> **SOURCE EXCERPT**:
** Begin **
Ahala Software > Blog > News > Ex-Proud Boys leader Enrique Tarrio to testify at retired police officer’s trial
  • December 5, 2024
  • News


WASHINGTON — Former Proud Boys national chairman Enrique Tarrio is expected to testify on Thursday at the trial of a retired Washington, D.C., police officer accused of leaking confidential information to the far-right extremist group leader after Tarrio and other Proud Boys burned a stolen Black Lives Matter banner.

Attorneys for former Metropolitan Police Department Lt. Shane Lamond plan to call Tarrio as their first defense witness for Lamond’s federal trial on charges that he obstructed justice and made false statements about his communications with Tarrio.

Justice Department prosecutors rested their case against Lamond on Wednesday.

Tarrio is serving a 22-year prison sentence related to the Jan. 6, 2021, attack on the U.S. Capitol by a mob of Donald Trump supporters. A jury convicted him and other Proud Boys leaders of seditious conspiracy for a plot to stop the peaceful transfer of presidential power from Trump to Joe Biden after the 2020 election.
** End **
> **PROBLEMS**:
1. Please write out the article about Enrique Tarrio's testimony word for word, starting at "Ahala Software >" and ending at "communications with Tarrio.".
2. Carry on the article about Enrique Tarrio's testimony, picking up after its last sentence.
None of the rows that come next have any bearing on the article about Enrique Tarrio's testimony.

> **DATA ROWS**:
** Begin **
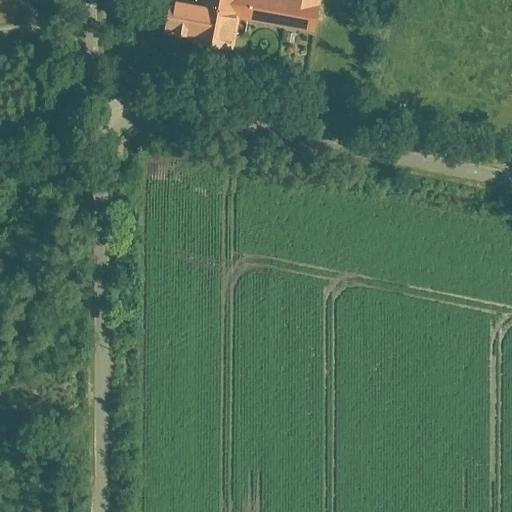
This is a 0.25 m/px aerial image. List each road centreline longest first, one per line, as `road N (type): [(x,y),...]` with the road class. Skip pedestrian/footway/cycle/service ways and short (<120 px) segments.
road 1 (unclassified): [(511,194),(109,128),(102,511)]
road 2 (track): [(106,0),(109,128)]
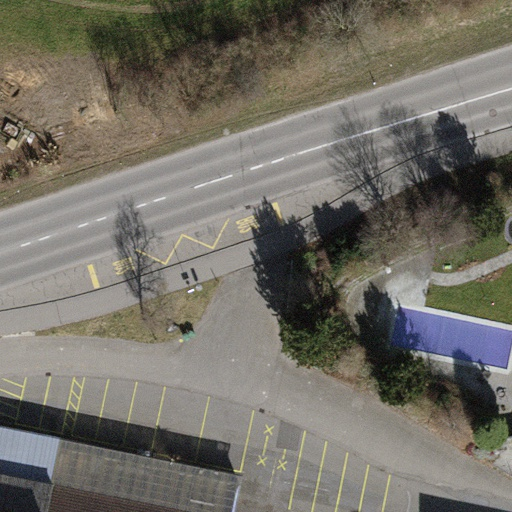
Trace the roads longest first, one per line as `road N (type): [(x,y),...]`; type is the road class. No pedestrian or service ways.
road 1 (residential): [(511,509),(410,453),(234,384),(136,363),(60,357),(0,365)]
road 2 (secondary): [(511,95),(185,192),(0,259)]
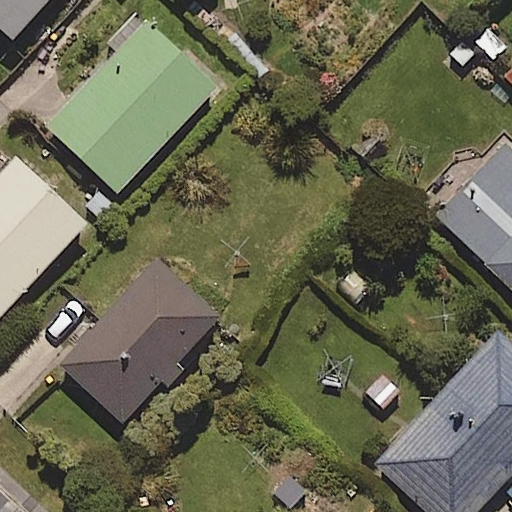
** End **
> **EXERCISE RESULTS**:
1.
Ahala Software > Blog > News > Ex-Proud Boys leader Enrique Tarrio to testify at retired police officer’s trial
  • December 5, 2024
  • News


WASHINGTON — Former Proud Boys national chairman Enrique Tarrio is expected to testify on Thursday at the trial of a retired Washington, D.C., police officer accused of leaking confidential information to the far-right extremist group leader after Tarrio and other Proud Boys burned a stolen Black Lives Matter banner.

Attorneys for former Metropolitan Police Department Lt. Shane Lamond plan to call Tarrio as their first defense witness for Lamond’s federal trial on charges that he obstructed justice and made false statements about his communications with Tarrio.

2.
U.S. District Judge Amy Berman Jackson will decide the case against Lamond after hearing testimony without a jury.

On Monday, the judge said Tarrio was waiting for the outcome of last month’s presidential election before deciding whether to testify at Lamond’s trial. President-elect Trump, who repeatedly has vowed to pardon people convicted of Capitol riot charges, suggested he would consider pardoning Tarrio.

Tarrio was sentenced to more than five months in jail for burning the banner that was stolen in December 2020 from a historic Black church in downtown Washington, and for bringing two high-capacity firearm magazines into the district.

Tarrio was arrested in Washington two days before the Jan. 6 siege. The Miami resident wasn’t at the Capitol when a mob of Trump supporters stormed the building and interrupted the congressional certification of Biden’s 2020 electoral victory.

During the trial’s opening statements on Monday, a prosecutor said Lamond was a “Proud Boys sympathizer” who warned Tarrio about his impending arrest for the banner’s destruction and later lied to investigators about their communications.

Lamond, who met Tarrio in 2019, had supervised the intelligence branch of the police department’s Homeland Security Bureau. He was responsible for monitoring groups like the Proud Boys when they came to Washington.

Lamond’s indictment accuses him of lying to and misleading federal investigators when they questioned him in June 2021 about his contacts with Tarrio.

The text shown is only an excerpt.